[Activity]: Output the entries as they appear, skipping images.

[Collection entries]
※
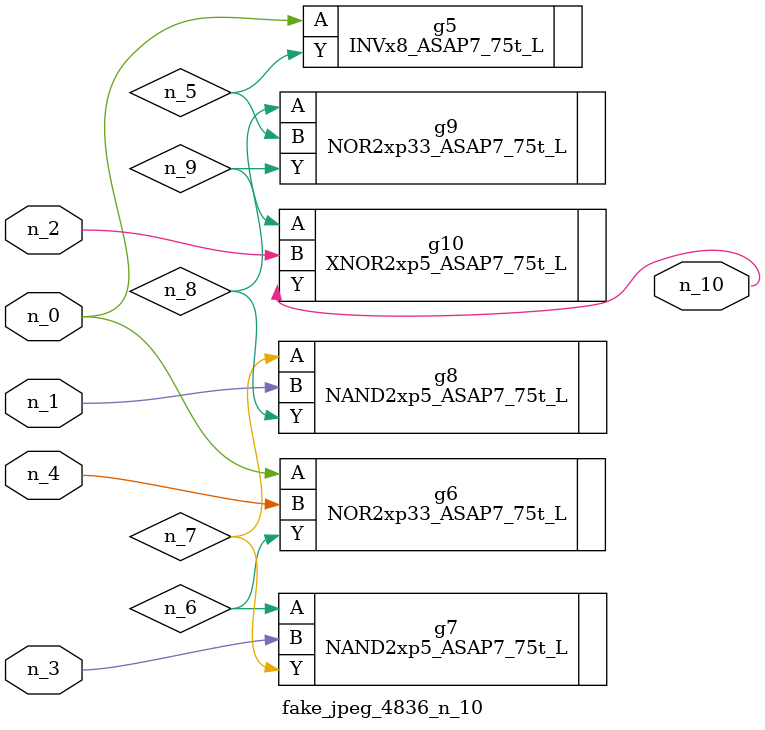
<source format=v>
module fake_jpeg_4836_n_10 (n_3, n_2, n_1, n_0, n_4, n_10);

input n_3;
input n_2;
input n_1;
input n_0;
input n_4;

output n_10;

wire n_8;
wire n_9;
wire n_6;
wire n_5;
wire n_7;

INVx8_ASAP7_75t_L g5 ( 
.A(n_0),
.Y(n_5)
);

NOR2xp33_ASAP7_75t_L g6 ( 
.A(n_0),
.B(n_4),
.Y(n_6)
);

NAND2xp5_ASAP7_75t_L g7 ( 
.A(n_6),
.B(n_3),
.Y(n_7)
);

NAND2xp5_ASAP7_75t_L g8 ( 
.A(n_7),
.B(n_1),
.Y(n_8)
);

NOR2xp33_ASAP7_75t_L g9 ( 
.A(n_8),
.B(n_5),
.Y(n_9)
);

XNOR2xp5_ASAP7_75t_L g10 ( 
.A(n_9),
.B(n_2),
.Y(n_10)
);


endmodule
</source>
※
[Result below]:
<source format=v>
module fake_jpeg_4836_n_10 (n_3, n_2, n_1, n_0, n_4, n_10);

input n_3;
input n_2;
input n_1;
input n_0;
input n_4;

output n_10;

wire n_8;
wire n_9;
wire n_6;
wire n_5;
wire n_7;

INVx8_ASAP7_75t_L g5 ( 
.A(n_0),
.Y(n_5)
);

NOR2xp33_ASAP7_75t_L g6 ( 
.A(n_0),
.B(n_4),
.Y(n_6)
);

NAND2xp5_ASAP7_75t_L g7 ( 
.A(n_6),
.B(n_3),
.Y(n_7)
);

NAND2xp5_ASAP7_75t_L g8 ( 
.A(n_7),
.B(n_1),
.Y(n_8)
);

NOR2xp33_ASAP7_75t_L g9 ( 
.A(n_8),
.B(n_5),
.Y(n_9)
);

XNOR2xp5_ASAP7_75t_L g10 ( 
.A(n_9),
.B(n_2),
.Y(n_10)
);


endmodule
</source>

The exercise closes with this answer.